January 6, 2014 6 Comments

I struggle to categorize **unsupervised learning**. It is not an easily defined field, and it is also hard to find generalizations of techniques that are exhaustive and mutually exclusive.

Nonetheless, here are some categories of unsupervised learning that cover many of its commonly used techniques. I learned this categorization from Mathematical Monk, who posted a great set of videos on machine learning on Youtube.

**Clustering**: Categorize the observed variables into groups that maximize some similarity criterion, or, equivalently, minimize some dissimilarity criterion.- Example: K-Means Clustering

**Density Estimation**: Use statistical models to find an underlying probability distribution that gives rise to the observed variables.- Example: Kernel Density Estimation (Theory and Application)
- Example: Mixture models. Normal (or Gaussian) mixture models are especially popular.

**Dimensionality Reduction**: Find a smaller set of variables that captures the essential variations or patterns of the observed variables. This smaller set of variables may be just a subset of the observed variables, or it may be a set of new variables that better capture the underlying variation of the observed variables.- Example: Principal component analysis

Are there any other categories that you can think of? How would you categorize hidden Markov models? Your input is welcomed and appreciated in the comments!
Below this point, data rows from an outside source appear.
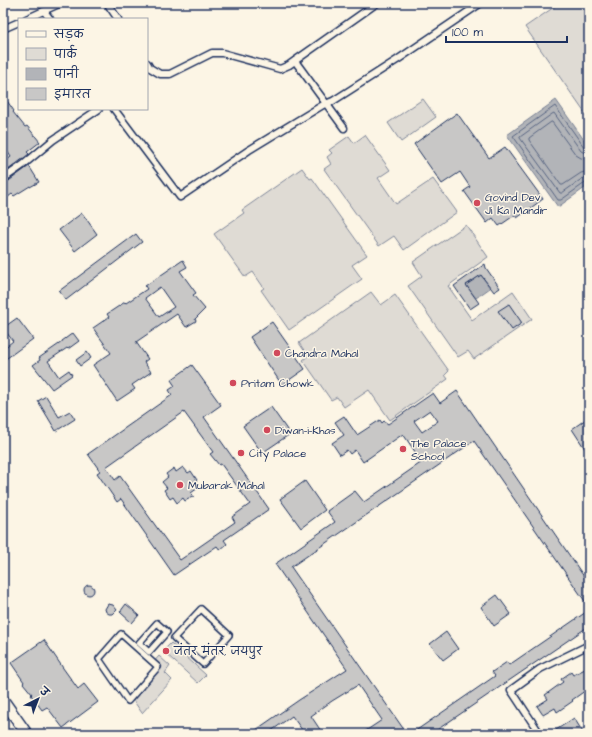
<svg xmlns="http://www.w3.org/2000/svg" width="592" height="737" viewBox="0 0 592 737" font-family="'Architects Daughter','Playpen Sans Deva',sans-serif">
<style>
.green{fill:#dfdbd4;stroke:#7d8599}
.water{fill:#b2b4b8;stroke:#767f94}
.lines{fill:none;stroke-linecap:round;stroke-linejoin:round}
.shore{stroke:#576482;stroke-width:1}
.building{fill:#c8c7c6;stroke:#1b2f5e;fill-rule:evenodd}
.pedestrian-casing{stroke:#1b2f5e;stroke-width:8}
.minor-casing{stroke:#1b2f5e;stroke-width:9}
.primary-casing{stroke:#1b2f5e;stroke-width:13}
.pedestrian{stroke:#fcf5e5;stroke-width:5}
.minor{stroke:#fcf5e5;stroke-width:6}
.primary{stroke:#fcf5e5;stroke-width:10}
.poi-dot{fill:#d1495b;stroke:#fcf5e5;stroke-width:1.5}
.labels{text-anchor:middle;stroke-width:3;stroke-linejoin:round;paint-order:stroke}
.poi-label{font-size:11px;fill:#1b2f5e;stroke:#fcf5e5;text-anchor:start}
</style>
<rect width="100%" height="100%" fill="#fcf5e5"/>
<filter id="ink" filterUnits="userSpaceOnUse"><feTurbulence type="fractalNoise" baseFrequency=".025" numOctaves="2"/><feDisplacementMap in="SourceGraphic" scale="8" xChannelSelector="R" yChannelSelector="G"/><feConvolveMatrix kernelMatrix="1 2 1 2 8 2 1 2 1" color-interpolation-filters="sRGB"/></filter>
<g filter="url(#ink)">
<g class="green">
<path d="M560,3H589V119L525,27Z"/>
<path d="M423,99L436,117L401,142L388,123Z"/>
<path d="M365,135L390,170L378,178L396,204L433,179L457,212L404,250L394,236L379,246L324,169L331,164L327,157L332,153L329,150L349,136L354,143Z"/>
<path d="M302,168L310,179L312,178L367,255L352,265L362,279L289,330L261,290L264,288L253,272L245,277L214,234L244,213L242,210Z"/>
<path d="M466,225L488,257L448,286L472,320L513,291L532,319L474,359L468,351L458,357L408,286L422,276L413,262Z"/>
<path d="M371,292L381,305L395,295L449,371L445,375L448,379L390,420L369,390L344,407L337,397L331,400L303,360L308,356L299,343Z"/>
<path d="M171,643L206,675L198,683L163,651Z"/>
<path d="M159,656L170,666L165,673L172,680L142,713L133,700L159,670L152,664Z"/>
</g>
<g class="water">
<path d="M556,100L589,147V185L558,207L507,135Z"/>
<path d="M481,275L490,288L476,298L466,285Z"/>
</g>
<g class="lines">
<g class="shore">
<path d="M589,149H586L584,147L555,106L513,136L558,200H561L585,183L589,182"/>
<path d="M589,154L585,153L581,151L554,113L552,114L520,137V138L560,193H562L583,178L589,177"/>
<path d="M589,160L581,158L576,155L552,122H551L529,138V140L561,185H563L581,173L589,171"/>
</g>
</g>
<g class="building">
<path d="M3,95L14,111L13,112L25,127L27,126L40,142L27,152L29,154L3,174V163L11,157L3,145Z"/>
<path d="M457,113L489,158L505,147L543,199L517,218L515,215L499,226L493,218L487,223L464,191L470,187L460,172L442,184L414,144Z"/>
<path d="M29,166L39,182L30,187V186L14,196L12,194L3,201V183H6Z"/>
<path d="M82,213L97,234L75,251L59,230Z"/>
<path d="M136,234L142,242L66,300L59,291Z"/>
<path d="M183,260L187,267L180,271L196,293L193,295L205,309L195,319L196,321L186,327L177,314L136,342L148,359L144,362L151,372L132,385L135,389L117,401L93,365L111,353L93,328L109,317L107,314L125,302L126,303L147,289L145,286ZM160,287L174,307L159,317L145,298Z"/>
<path d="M485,264L486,268L500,288L494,292L481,275L466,285L479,303L470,309L454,286Z"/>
<path d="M509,304L522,323L512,330L498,311Z"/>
<path d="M17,318L33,339L3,361V349L13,341L3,328Z"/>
<path d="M272,322L305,369L282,385L250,337Z"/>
<path d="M73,333L79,341L68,349L67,348L48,361L59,377L69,370L72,375L52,389L33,365L40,360L39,358L62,342V341Z"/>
<path d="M87,352L91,358L80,366L76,360Z"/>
<path d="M192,365L221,405L204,417L269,509L224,540L227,544L220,550L217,546L174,575L121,499L117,502L97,473L100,471L88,454L172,395L169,390L175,386L171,380ZM184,412L213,452L210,454L219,465L221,464L250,504L232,517L235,522L180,560L120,476L115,480L106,467Z"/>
<path d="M457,391L589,584V607L474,441L291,567L407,734H361L382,720L358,685L332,701L311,716L323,734H305L292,716L267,734H250L299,700L347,669L275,564L335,522L327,511L355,491L364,502L422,462L403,434L363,462L355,450L350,454L347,450L340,455L332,443L344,435L335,422L344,416L357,435L380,420L382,423L384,421L388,424L433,393L440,403ZM430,410L438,421L422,432L414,421Z"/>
<path d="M46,396L59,417L70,411L75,419L56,431L38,401Z"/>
<path d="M271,407L290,434L262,453L243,426Z"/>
<path d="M589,417V455L572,429Z"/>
<path d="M183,467L188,473L191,471L197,480L194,482L198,488L191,493L194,496L185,501L183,498L177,503L173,497L170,499L164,490L167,488L162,482L168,477L166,474L174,468L176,472Z"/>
<path d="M305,481L325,510L301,528L280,499Z"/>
<circle cx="89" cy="590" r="5"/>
<path d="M497,595L511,614L494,626L481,607Z"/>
<path d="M108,604L113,605L117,610L113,614H109L106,612L105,609Z"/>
<path d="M126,604L139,615L132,623L120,612Z"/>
<path d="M589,610V626L431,734H411L495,676L492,672L507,662L509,665Z"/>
<path d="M446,632L458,649L443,660L430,644Z"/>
<path d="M44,640L63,668L78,689L84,684L98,702L63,728L47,707L42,710L31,695L32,694L23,683L24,682L11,663Z"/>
<path d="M589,667V688L572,700L573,701L557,712L555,708L543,715L537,706L548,699L545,695L563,682L561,679L571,672L573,675Z"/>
<path d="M574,718L584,734H550Z"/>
</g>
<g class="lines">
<g class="pedestrian-casing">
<g id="pedestrian">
<path d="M201,609L229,635L203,664L174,638Z"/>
<path d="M157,623L167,632L149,652L139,643Z"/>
<path d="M121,634L158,667L128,701L99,659Z"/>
</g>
</g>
<g class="minor-casing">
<g id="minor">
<path d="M107,3L118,19"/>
<path d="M44,11L50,19"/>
<path d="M26,19L61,3"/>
<path d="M3,29L19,22"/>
<path d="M295,61L344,128"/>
<path d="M147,63L150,68L160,74H170L212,53H222L280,69L289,65L377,3"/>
<path d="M114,109L180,197L249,150L323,105L333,101L397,60L481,3"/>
<path d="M3,179L23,165L53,140L99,109"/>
<path d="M540,734L517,699L511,690L540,669L589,645"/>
</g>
</g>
<g class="primary-casing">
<g id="primary">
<path d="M3,700L27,734"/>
<path d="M3,720L13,734"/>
</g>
</g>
<use href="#pedestrian" class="pedestrian"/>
<use href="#minor" class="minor"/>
<use href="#primary" class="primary"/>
</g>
</g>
<g class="poi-dot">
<circle cx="477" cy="203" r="4"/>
<circle cx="277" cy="353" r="4"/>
<circle cx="233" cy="383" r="4"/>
<circle cx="267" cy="430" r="4"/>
<circle cx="403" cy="449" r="4"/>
<circle cx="241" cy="453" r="4"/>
<circle cx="180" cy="485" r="4"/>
<circle cx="166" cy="651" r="4"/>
</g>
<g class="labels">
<g class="poi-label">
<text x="485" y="201">Govind Dev<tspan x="485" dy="13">Ji Ka Mandir</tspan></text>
<text x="285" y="357">Chandra Mahal</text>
<text x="241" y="387">Pritam Chowk</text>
<text x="275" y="434">Diwan-i-Khas</text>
<text x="411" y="447">The Palace<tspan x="411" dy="13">School</tspan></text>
<text x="249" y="457">City Palace</text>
<text x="188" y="489">Mubarak Mahal</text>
<text x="174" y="655">जंतर मंतर, जयपुर</text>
</g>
</g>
<rect width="592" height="737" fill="none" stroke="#fcf5e5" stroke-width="16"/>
<rect x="8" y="8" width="576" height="721" fill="none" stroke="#1b2f5e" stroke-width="1.5" filter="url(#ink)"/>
<rect x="18" y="18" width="130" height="92" fill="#fcf5e5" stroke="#a2a6af"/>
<rect x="26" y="31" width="20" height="6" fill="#fcf5e5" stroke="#a2a6af"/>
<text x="54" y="38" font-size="12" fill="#1b2f5e">सड़क</text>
<rect x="26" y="48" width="20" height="12" fill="#dfdbd4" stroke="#a2a6af"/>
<text x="54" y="58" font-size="12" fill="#1b2f5e">पार्क</text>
<rect x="26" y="68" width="20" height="12" fill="#b2b4b8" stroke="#a2a6af"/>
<text x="54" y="78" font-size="12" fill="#1b2f5e">पानी</text>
<rect x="26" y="88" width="20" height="12" fill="#c8c7c6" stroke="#a2a6af"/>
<text x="54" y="98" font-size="12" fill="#1b2f5e">इमारत</text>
<g transform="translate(38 699) rotate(42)" stroke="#fcf5e5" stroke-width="3" paint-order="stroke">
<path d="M0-3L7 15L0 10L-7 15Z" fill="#1b2f5e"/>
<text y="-6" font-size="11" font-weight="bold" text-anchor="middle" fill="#1b2f5e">उ</text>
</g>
<path d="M446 36v6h121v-6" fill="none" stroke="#1b2f5e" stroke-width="2"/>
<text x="452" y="36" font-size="12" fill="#1b2f5e" stroke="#fcf5e5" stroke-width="3" paint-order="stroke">100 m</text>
</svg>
Thanks for the great blog. You might want to add independent components analysis as well in “dimensionality reduction”.

Thanks for the positive feedback and suggestion, Arman! I don’t know anything about independent component analysis, so I’ll research that and write a post about it.

Reblogged this on MS-neuroimager and commented:

This blog touches on machine learning and data mining methods. I have been very much thinking on writing my PhD thesis with my supervisor to redefine MS subtype and machine learning is a field that seems really promising. More posts on this soon.
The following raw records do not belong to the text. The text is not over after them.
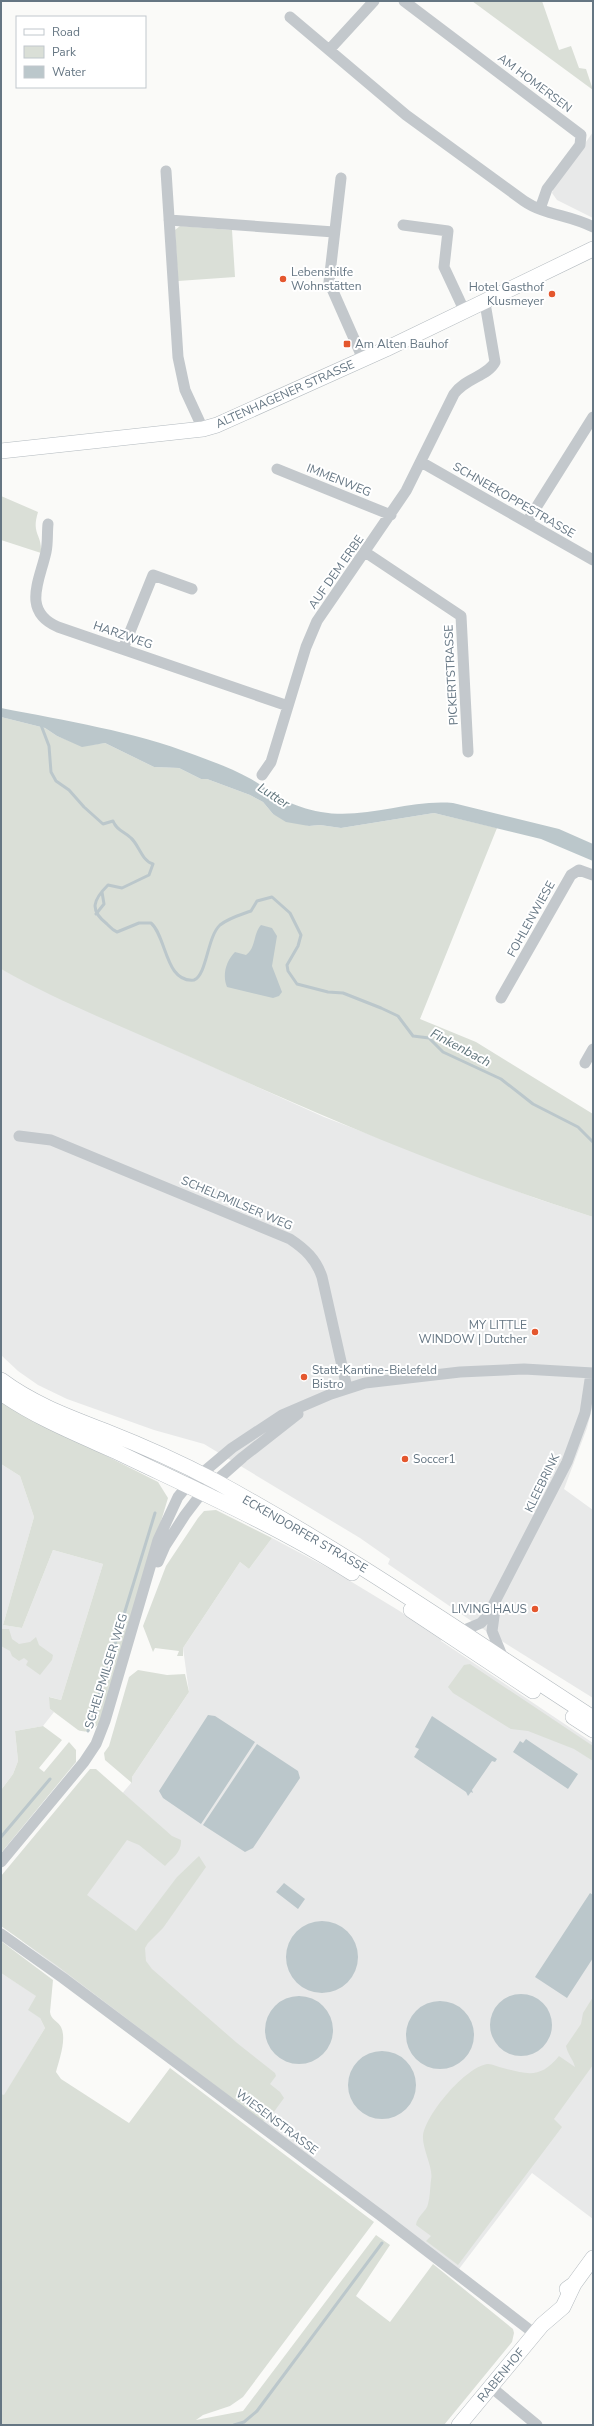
<svg xmlns="http://www.w3.org/2000/svg" width="594" height="2426" font-family="'Nunito Sans',sans-serif">
	<style>
		.built { fill: #e8e9e9 }
		.green { fill: #dadfd7 }
		.water { fill: #bbc7cb }
		.lines { fill: none; stroke-linecap: round; stroke-linejoin: round }
		.stream { stroke: #bbc7cb; stroke-width: 3 }
		.secondary-casing { stroke: #b3babf; stroke-width: 16 }
		.street { stroke: #c3c8cc; stroke-width: 11 }
		.secondary { stroke: #fff; stroke-width: 15 }
		.poi-dot { fill: #e4572e; stroke: #fff; stroke-width: 1.5 }
		.labels { text-anchor: middle; stroke-width: 4; stroke-linejoin: round; paint-order: stroke }
		.street-label { font-size: 12px; fill: #657683; stroke: #fff }
		.poi-label { font-size: 12px; fill: #657683; stroke: #fff; text-anchor: start }
		.water-label { font-size: 13px; font-style: italic; fill: #60757c; stroke: #fff }
	</style>
	<rect width="100%" height="100%" fill="#fafaf8"/>
	<!-- built -->
	<path class="built" d="M593,132V218L557,200L552,193L554,187Z
		M1,969L65,1000L324,1117L535,1198L593,1217L592,1408L587,1428L564,1489L593,1510V1698L489,1633L388,1564L390,1559L360,1538L204,1444L154,1430L67,1399L38,1385L18,1371L1,1355Z
		M1,1464L20,1476L34,1517L3,1625L22,1628L53,1550L103,1564L61,1700L50,1697V1709L54,1712L43,1726L15,1731L18,1761L13,1774L1,1790Z
		M272,1538L332,1570L398,1610L442,1639L441,1641L593,1743V2219L532,2173L459,2269L22,1941L115,1802L131,1783L132,1777L189,1692L183,1648L240,1562L249,1569Z
		M1,1973L37,1996L40,2018L45,2028L4,2096L1,2094Z"/>
	<!-- green -->
	<path class="green" d="M472,1H542L559,50L571,46L579,68L586,69L593,90Z
		M180,226L232,230L235,277L178,281L175,230Z
		M1,496L38,512C31,535 42,533 41,553L1,540Z
		M1,717L45,728L57,736L82,746L105,743L154,767L179,768L201,779H207L250,795L263,802L273,814L309,826L320,825L341,828L434,813L497,828L420,1019L476,1042L593,1114V1217C454,1173 321,1116 188,1056C126,1028 61,1003 1,969Z
		M1,1400L69,1437L158,1482L168,1498L101,1721C95,1729 88,1734 78,1730L50,1709L49,1697L61,1700L103,1564L53,1550L22,1628L3,1625L34,1517L20,1476L1,1464Z
		M216,1510L272,1538L249,1569L240,1562L183,1648V1656H177L179,1651L155,1648L153,1652L143,1626L166,1566L198,1518L204,1511Z
		M1,1629H9L12,1639L19,1644L30,1642L36,1637L39,1645L53,1655L52,1660L40,1675L26,1665L28,1661L24,1658L19,1661L12,1656L10,1651L1,1646Z
		M470,1664L593,1746V1761L574,1749L528,1731L511,1729L453,1693L448,1687L464,1665Z
		M138,1670L167,1675L185,1674L189,1692L132,1777V1783L105,1760L104,1753L109,1746L129,1677Z
		M43,1726L62,1740L39,1768L44,1772L69,1742L76,1750V1762L1,1853V1790L13,1774L18,1761L15,1731Z
		M90,1769H96L172,1836L181,1840C182,1852 172,1858 165,1866L139,1845L127,1840L87,1895L136,1931L177,1877L199,1856L206,1867L163,1928L148,1943L145,1948L146,1961L152,1969L237,2043L275,2073L276,2076L270,2084L280,2092L284,2098L268,2120L262,2121L56,1965L1,1926V1876Z
		M1,1941L53,1980L50,2012C51,2020 58,2021 61,2027C67,2039 59,2060 56,2072L61,2079L129,2123L170,2068L374,2222L243,2397L230,2406L203,2415L196,2420L243,2411L376,2235L390,2245L356,2296L390,2322L433,2264L513,2329L514,2333L512,2342L444,2425H1V2094L4,2095L45,2028L40,2018L28,2010L36,1996L1,1973Z
		M593,1997V2065L554,2119L562,2127L458,2265L426,2241L431,2236L416,2225C417,2216 427,2211 428,2204C430,2197 430,2188 431,2180C434,2169 422,2149 423,2136C425,2115 466,2066 488,2064C493,2064 498,2067 503,2068C529,2075 541,2078 559,2056L575,2067C573,2059 568,2055 566,2046L581,2024L583,2013Z"/>
	<!-- water -->
	<path class="water" d="M1,708C67,721 132,731 195,755C214,762 233,769 251,779C277,795 290,807 321,812C365,820 409,799 453,803L559,829L593,844V861L541,839L434,813L341,828L320,825L309,826L286,822L273,814L263,802L250,795L207,779H201L179,768L154,767L105,743L82,747L57,736L45,728L1,717Z
		M261,925L272,928L277,936L272,966L282,992L279,996L273,998L227,987C222,975 226,961 235,952L246,955C256,948 253,934 261,925Z
		M208,1715L215,1716L255,1742L201,1824L163,1798L159,1791Z
		M432,1716L497,1759L495,1762L492,1761L472,1790L473,1793L471,1792L468,1796L466,1792L414,1757L419,1749L415,1747Z
		M526,1739L578,1774L568,1789L513,1752L520,1741L523,1743Z
		M257,1744L298,1771L300,1778L253,1848L245,1852L203,1825Z
		M284,1883L305,1899L298,1909L276,1892Z
		M590,1893L593,1895V1958L567,1998L535,1977Z
		M286 1957a36 36 0 1 1 72 0a36 36 0 1 1-72 0Z
		M490 2025a31 31 0 1 1 62 0a31 31 0 1 1-62 0Z
		M265 2030a34 34 0 1 1 68 0a34 34 0 1 1-68 0Z
		M406 2035a34 34 0 1 1 68 0a34 34 0 1 1-68 0Z
		M348 2085a34 34 0 1 1 68 0a34 34 0 1 1-68 0Z"/>
	<g class="lines">
		<!-- stream -->
		<path class="stream" d="M41,725L49,746L51,772L56,781L69,790L84,807L103,824L113,821C117,831 124,831 131,838C139,845 142,861 153,864L149,875L122,888L108,885C93,900 89,910 107,924C110,927 112,930 117,932L139,923H151C167,937 165,983 194,980C207,975 207,937 220,925C229,918 240,915 251,911L257,901L272,897L290,913L301,935L298,946L287,965L288,971L297,984L328,992L343,993L381,1008L398,1016L413,1036L429,1038L443,1052L501,1079L533,1104L578,1127L593,1142
			M96,914L104,904L102,892
			M122,1621L155,1513
			M88,1731L119,1631
			M1,1837L50,1779
			M234,2425L244,2422L257,2411L382,2243"/>
		<!-- secondary casing -->
		<g class="secondary-casing">
			<path id="secondary" d="M1,451L203,429L217,425L386,349L593,249
				M1,1380C33,1404 69,1417 105,1431C143,1446 179,1462 215,1481C346,1552 468,1637 593,1718
				M1,1393C37,1418 77,1434 117,1452C194,1489 280,1527 352,1573
				M411,1610L533,1691
				M573,1717L593,1730
				M567,2289L574,2284L593,2258
				M459,2425L542,2325L563,2307L574,2284"/>
		</g>
		<!-- street -->
		<path class="street" d="M404,1L581,135L580,145L547,189L540,209
			M290,17L406,115L524,201C544,215 571,215 593,227
			M329,50L374,1
			M166,171L178,357L185,390L203,429
			M341,178L329,282L363,359
			M169,220L334,232
			M403,225L448,231L444,267L465,312
			M421,462L593,560
			M277,469L391,515
			M527,522L593,417
			M48,524C47,533 48,543 46,552C40,580 21,611 58,627L288,706
			M365,552L461,616L468,752
			M123,649L153,575L192,589
			M262,775L271,762L306,647L317,621L406,491L454,394C465,378 488,376 495,362L486,309L483,303
			M501,998L571,875L579,870L593,875
			M585,1063L593,1049
			M19,1136L51,1140L290,1239C305,1249 316,1259 322,1277L347,1388
			M158,1562L165,1546L185,1515L201,1494L243,1457L298,1414
			M495,1609L492,1631L503,1658
			M462,1631L481,1623L488,1615L567,1462L585,1413L591,1373
			M1,1862L84,1762L96,1744L105,1721L158,1540L178,1497L187,1486L232,1448L282,1415L331,1394L365,1383L460,1372L524,1369L593,1373
			M1,1934L63,1978L384,2218L535,2334
			M491,2387L537,2425"/>
		<!-- secondary -->
		<use href="#secondary" class="secondary"/>
	</g>
	<!-- markers -->
	<g class="poi-dot">
		<circle cx="283" cy="279" r="4"/>
		<circle cx="552" cy="294" r="4"/>
		<rect x="343" y="340" width="8" height="8" rx="2"/>
		<circle cx="535" cy="1332" r="4"/>
		<circle cx="304" cy="1377" r="4"/>
		<circle cx="405" cy="1459" r="4"/>
		<circle cx="535" cy="1609" r="4"/>
	</g>
	<g class="labels">
		<!-- street labels -->
		<g class="street-label">
			<text transform="translate(535 83) rotate(37)" y="4">AM HOMERSEN</text>
			<text transform="translate(285 394) rotate(-24)" y="4">ALTENHAGENER STRASSE</text>
			<text transform="translate(339 480) rotate(22)" y="4">IMMENWEG</text>
			<text transform="translate(514 500) rotate(30)" y="4">SCHNEEKOPPESTRASSE</text>
			<text transform="translate(336 572) rotate(-55)" y="4">AUF DEM ERBE</text>
			<text transform="translate(123 635) rotate(19)" y="4">HARZWEG</text>
			<text transform="translate(451 675) rotate(-93)" y="4">PICKERTSTRASSE</text>
			<text transform="translate(531 919) rotate(-61)" y="4">FOHLENWIESE</text>
			<text transform="translate(237 1203) rotate(23)" y="4">SCHELPMILSER WEG</text>
			<text transform="translate(542 1483) rotate(-64)" y="4">KLEEBRINK</text>
			<text transform="translate(305 1534) rotate(30)" y="4">ECKENDORFER STRASSE</text>
			<text transform="translate(106 1671) rotate(-73)" y="4">SCHELPMILSER WEG</text>
			<text transform="translate(277 2122) rotate(37)" y="4">WIESENSTRASSE</text>
			<text transform="translate(501 2375) rotate(-50)" y="4">RABENHOF</text>
		</g>
		<!-- poi labels -->
		<g class="poi-label">
			<text x="291" y="276">Lebenshilfe<tspan x="291" dy="14">Wohnstätten</tspan></text>
			<text x="544" y="291" text-anchor="end">Hotel Gasthof<tspan x="544" dy="14">Klusmeyer</tspan></text>
			<text x="355" y="348">Am Alten Bauhof</text>
			<text x="527" y="1329" text-anchor="end">MY LITTLE<tspan x="527" dy="14">WINDOW | Dutcher</tspan></text>
			<text x="312" y="1374">Statt-Kantine-Bielefeld<tspan x="312" dy="14">Bistro</tspan></text>
			<text x="413" y="1463">Soccer1</text>
			<text x="527" y="1613" text-anchor="end">LIVING HAUS</text>
		</g>
		<!-- water labels -->
		<g class="water-label">
			<text transform="translate(274 795) rotate(33)" y="5">Lutter</text>
			<text transform="translate(461 1047) rotate(28)" y="5">Finkenbach</text>
		</g>
	</g>
	<!-- border -->
	<rect width="594" height="2426" fill="none" stroke="#657683" stroke-width="4"/>
	<!-- legend -->
	<rect x="16" y="16" width="130" height="72" fill="#ffffff" stroke="#c1c8cd"/>
	<rect x="24" y="29" width="20" height="6" fill="#ffffff" stroke="#c1c8cd"/>
	<text x="52" y="36" font-size="12" fill="#657683">Road</text>
	<rect x="24" y="46" width="20" height="12" fill="#dadfd7" stroke="#c1c8cd"/>
	<text x="52" y="56" font-size="12" fill="#657683">Park</text>
	<rect x="24" y="66" width="20" height="12" fill="#bbc7cb" stroke="#c1c8cd"/>
	<text x="52" y="76" font-size="12" fill="#657683">Water</text>
</svg>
Two other algorithms that we consider as Unsupervised learning are

1) Sequence Mining, Association Rules, Finding frequent item sets,

2) Finding Similar items ( e.g. Recommendations)

Hi Srinath,

I don’t want to become too rigid about definitions, but, just to provide some food for thought, I think that recommender systems are supervised learning. They used ratings from past users to recommend items for a new user with similar preferences. The recommended items for the new users are the targets. That sounds like supervised learning.

Anyway, there is no need to debate this too deeply; it’s way more fun to explore what recommender systems are and how they function.

Thanks for commenting!

Agree, from the use case point of view (I guess I picked a wrong usecase) . However, techniques used such as LSH and SVD are more unsupervised style methods.